Louis and Joe's idyll draws to an end when Louis says he wants to see Prior again. At their meeting, Prior coldly insists that he must present visible proof of his internal bruises. Belize later tells Louis about Joe's relationship with Roy, whose politics and personal history Louis despises. When Louis angrily confronts Joe, their fight turns physical and Joe punches him. He apologizes, horrified, but they never speak again. Roy nears his end as well, reeling from Joe's disclosure and from Ethel's news that he has been disbarred. He dies, but not before tricking Ethel into tenderly singing for him. After his death, Belize summons Louis to recite the Kaddish, the Jewish prayer for the dead, to demonstrate thanks (for his stash of AIDS drugs) and forgiveness. Ethel leads Louis in the prayer, the play's emotional and moral climax.
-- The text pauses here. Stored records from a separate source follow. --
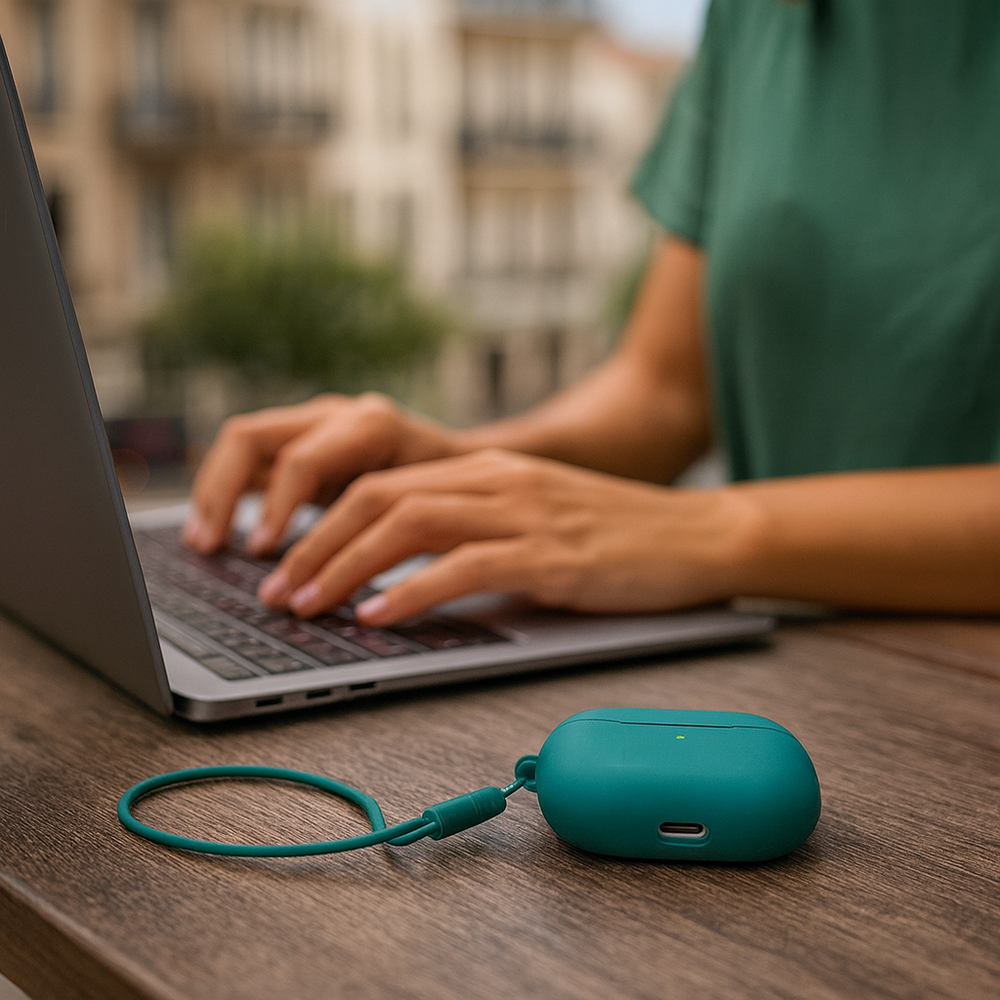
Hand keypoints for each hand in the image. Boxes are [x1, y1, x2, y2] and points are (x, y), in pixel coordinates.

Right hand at [182, 393, 458, 554]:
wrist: (471, 465)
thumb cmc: (457, 494)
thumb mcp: (432, 508)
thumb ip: (389, 529)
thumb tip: (341, 581)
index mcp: (371, 425)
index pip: (302, 460)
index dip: (277, 508)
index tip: (263, 552)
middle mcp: (336, 414)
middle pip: (251, 438)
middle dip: (223, 494)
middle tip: (212, 548)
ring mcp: (315, 423)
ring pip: (241, 443)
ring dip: (214, 493)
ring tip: (203, 544)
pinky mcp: (302, 441)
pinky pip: (249, 460)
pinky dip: (227, 495)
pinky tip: (216, 535)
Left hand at [256, 449, 758, 624]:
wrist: (699, 536)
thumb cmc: (616, 537)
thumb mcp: (535, 519)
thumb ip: (474, 535)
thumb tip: (406, 582)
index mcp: (489, 470)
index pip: (381, 483)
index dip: (322, 524)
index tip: (286, 565)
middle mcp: (497, 480)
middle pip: (378, 497)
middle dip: (315, 545)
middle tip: (276, 592)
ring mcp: (525, 513)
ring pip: (409, 524)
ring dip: (345, 567)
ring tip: (307, 607)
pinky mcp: (552, 554)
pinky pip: (465, 566)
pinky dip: (412, 592)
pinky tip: (379, 617)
After Prior suffers an episode at the visitor's center, Hannah takes him to the hospital. There, the Angel descends, and Prior wrestles her. He succeeds, and is granted entry into Heaven to refuse his prophecy. In Heaven, which resembles San Francisco after the great earthquake, Prior tells the Angels that despite all his suffering he wants them to bless him and give him more life. The Angels sympathize but say they cannot halt the plague. He tells them should God return, they should sue Him for abandonment. Back on earth, his fever broken, Prior tells Louis he loves him but that he cannot ever come back. Harper leaves Joe for the last time and sets off on an optimistic voyage to San Francisco to begin her own life.

In 1990, four years later, Louis, Prior, Belize and Hannah appear in a moving epilogue. Prior says that the disease has killed many but that he intends to live on, and that the "Great Work" will continue.